Curiously, the very reasons this case should have been reversed and remanded are buried in footnote number four of the majority opinion. They involve the volun-tariness aspect of this Court’s holding in Garska v. McCoy. The majority states, obviously ignoring the woefully inadequate colloquy in the instant case, that “the trial court should try to explore several aspects of the child’s decision.” First, the majority notes that the child’s choice should be expressed with “strength, clearness, or with great sincerity.” Responses such as “yes” or “with my dad” are hardly elaborate expressions of sincere personal choice. Second, the majority observes that preference based on “a desire for less rigid discipline” should be given less weight. Absolutely no inquiry was made of the child in this proceeding regarding this factor. Third, the majority states that a child’s preference “induced by the party in whose favor the preference was expressed” should be accorded little weight. Clearly, not only did the child’s preference change after the father’s interjection of the relationship between the mother and her boyfriend, the mother alleged that the father “buttered Brian up” before the divorce proceeding by buying him lavish gifts and by catering to his every whim. Finally, the majority notes that an “illogical decision based on unimportant factors” by a child with respect to preference may be disregarded. Without further exploration of the actual relationship between the mother and her new boyfriend, the child’s lack of affection for him is relatively of little importance. The majority’s candid admission that “a deeper inquiry into some of the[se] areas ... may have been helpful in this case” is a paradigm of understatement.

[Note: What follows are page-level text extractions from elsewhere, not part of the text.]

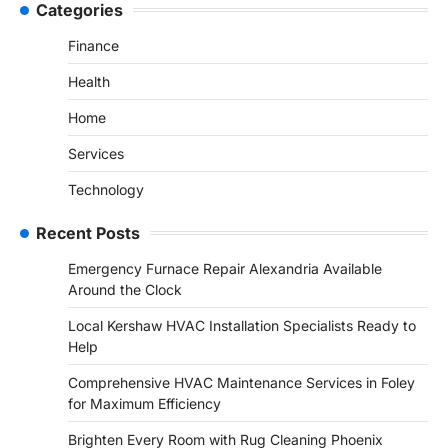
Categories
Finance
Health
Home
Services
Technology
Recent Posts
Emergency Furnace Repair Alexandria Available
Around the Clock
Local Kershaw HVAC Installation Specialists Ready to
Help
Comprehensive HVAC Maintenance Services in Foley
for Maximum Efficiency
Brighten Every Room with Rug Cleaning Phoenix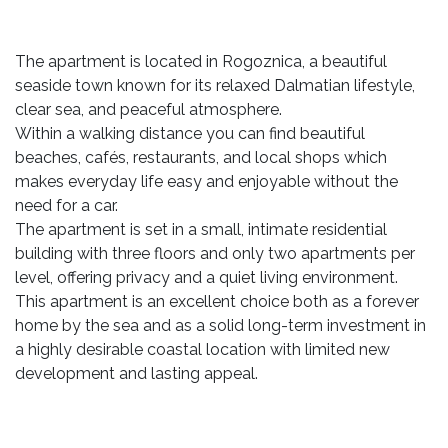
The apartment is located in Rogoznica, a beautiful
seaside town known for its relaxed Dalmatian lifestyle,
clear sea, and peaceful atmosphere.
Within a walking distance you can find beautiful
beaches, cafés, restaurants, and local shops which
makes everyday life easy and enjoyable without the
need for a car.
The apartment is set in a small, intimate residential
building with three floors and only two apartments per
level, offering privacy and a quiet living environment.
This apartment is an excellent choice both as a forever
home by the sea and as a solid long-term investment in
a highly desirable coastal location with limited new
development and lasting appeal.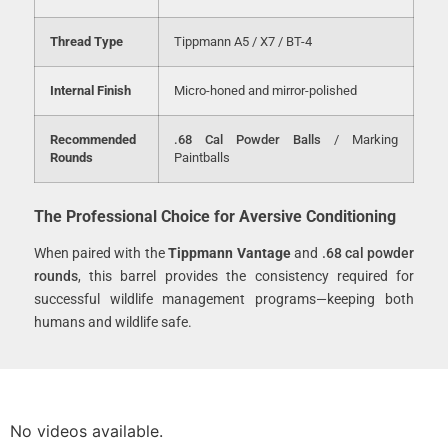
Thread Type
Tippmann A5 / X7 / BT-4
Internal Finish
Micro-honed and mirror-polished
Recommended
.68 Cal Powder Balls
/ Marking
Rounds
Paintballs
The Professional Choice for Aversive Conditioning
When paired with the
Tippmann Vantage
and
.68 cal powder
rounds
, this barrel provides the consistency required for
successful wildlife management programs—keeping both
humans and wildlife safe.
No videos available.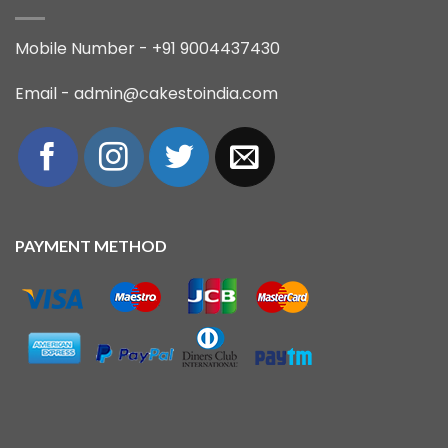
Mobile Number - +91 9004437430
Email - admin@cakestoindia.com
PAYMENT METHOD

The unfortunate message of the majority’s opinion is unavoidably clear. In a custody battle, all’s fair in the war over the love of a child. Surreptitious surveillance in order to gain some advantage with the child is encouraged. Psychological ploys designed to destroy the child’s affection for the other parent are promoted. Even outright bribery is rewarded. In the end, the parent who has been most successful in destroying the child is declared the winner. Abraham Lincoln once said, “Love is the chain whereby to bind a child to his parents.” F. Carpenter, Six Months at the White House with Abraham Lincoln (1866). The majority’s opinion permits the award of a priceless gift not to a parent motivated by the love of a child, but rather by the hatred of another parent. Because I am of the view that, as between the two, love should prevail, I am compelled to voice my dissent.